Dataset records:
■ ■ ■ ■ ■ ■ ■

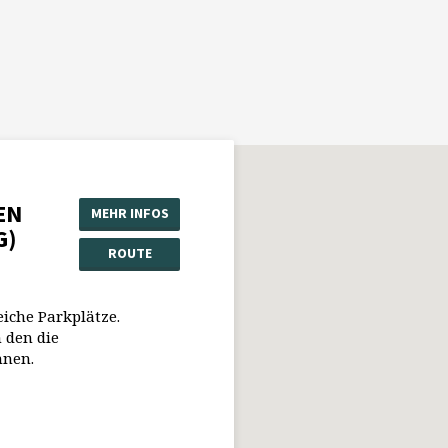
EN
MEHR INFOS
G)
ROUTE
eiche Parkplätze.
 den die
nnen.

■ ■ ■ ■ ■ ■ ■

_Assignment_.
With the pictures omitted, give every line above again exactly.

_Exercise output_.
EN
MEHR INFOS
G)
ROUTE
eiche Parkplätze.
 den die
nnen.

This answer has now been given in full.